Knowledge graphs (KGs) have become vitally important in modern recommender systems, effectively improving performance and interpretability. Fundamentally, recommender systems aim to identify user interests based on historical interactions and recommend suitable items. However, existing works overlook two key challenges: (1) an interest corresponds to a potentially large set of related items, and (2) the lack of explicit, fine-grained exploitation of KG information and interest connectivity. This leads to an inability to reflect distinctions between entities and interests when modeling them in a single way. Additionally, the granularity of concepts in the knowledge graphs used for recommendations tends to be coarse, failing to match the fine-grained nature of user interests. This homogenization limits the precise exploitation of knowledge graph data and interest connectivity. To address these limitations, we introduce a novel embedding-based model called InBox. Specifically, various knowledge graph entities and relations are embedded as points or boxes, while user interests are modeled as boxes encompassing interaction history. Representing interests as boxes enables containing collections of item points related to that interest. We further propose that an interest comprises diverse basic concepts, and box intersection naturally supports concept combination. Across three training steps, InBox significantly outperforms state-of-the-art methods like HAKG and KGIN on recommendation tasks. Further analysis provides meaningful insights into the variable value of different KG data for recommendations. In summary, InBox advances recommender systems through box-based interest and concept modeling for sophisticated knowledge graph exploitation.
Paper Structure (22 sections, 29 equations, 5 figures, 3 tables)

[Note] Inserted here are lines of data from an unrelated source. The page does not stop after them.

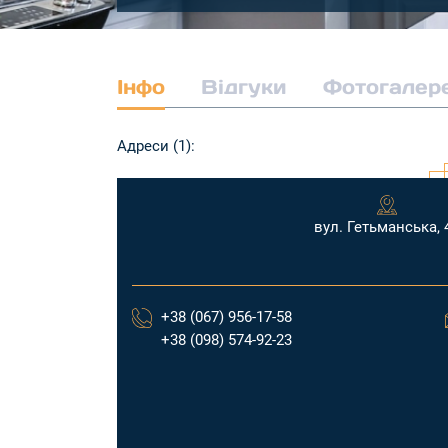
Інфо
Відгуки
Фотогалер
Адреси (1):
вул. Гетьманська, 
+38 (067) 956-17-58
+38 (098) 574-92-23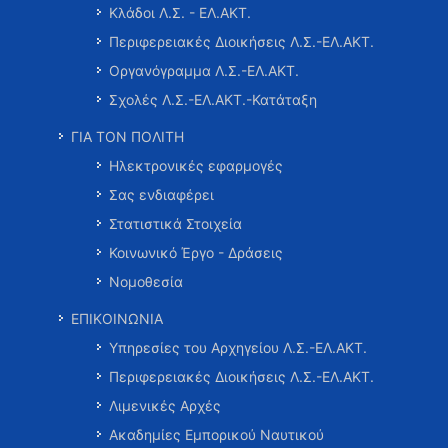
Κλάδοι Λ.Σ. - ΕΛ.ΑΚΤ.
Περιφερειακές Διοικήσεις Λ.Σ.-ΕΛ.ΑΚΤ.
Οργανόγραμμα Λ.Σ.-ΕΛ.ΑΚΤ.
Σχολές Λ.Σ.-ΕΛ.ΑΚΤ.-Κατάταξη
ΓΙΑ ΤΟΝ ΠΟΛΙΤΗ
Ηλεκτρονικές εφαρμογές
Σας ενδιαφέρει
Στατιστικά Στοιχεία
Κοινωνικό Έργο - Δράσεις
Νομοθεσία
ΕΠΙΚΟΙΝΩΝΙΑ
Υπηρεσίες του Αρχηγείου Λ.Σ.-ΕΛ.ΑΚΤ.
Περιφερειακές Διοικήσεις Λ.Σ.-ΕΛ.ΑΚΤ.
Λιμενικές Αρχές
Ακαδημίες Εμπορικού Ναυτικού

This paper contains 22 sections, 29 equations, 5 figures, 3 tables.

Figures (5)

  • Figure 1: An example illustrating a specific interest is the combination of several concepts.
  • Figure 2: (a) An example of the knowledge-aware recommendation data. (b) An illustration of the item points and concept boxes.
  • Figure 3: Framework of the proposed model InBox: The recommendation task is completed through three training steps (not all required). The initial two steps focus solely on the KG data to obtain suitable representations for items, tags, and relations. In the third step, the objective is to leverage the user's interest box to compute the matching score, which serves as the recommendation result.
  • Figure 4: The geometric intuition of the different distances in 2-dimensional space. (A) The point-to-point distance for IRI triplets. (B) The box-to-box distance for TRT triplets. (C) The inside and outside distance for IRT triplets.
  • Figure 5: Four cases from Last-FM. The red points are the items connected to the relation-tag pair, and the blue points are randomly sampled items.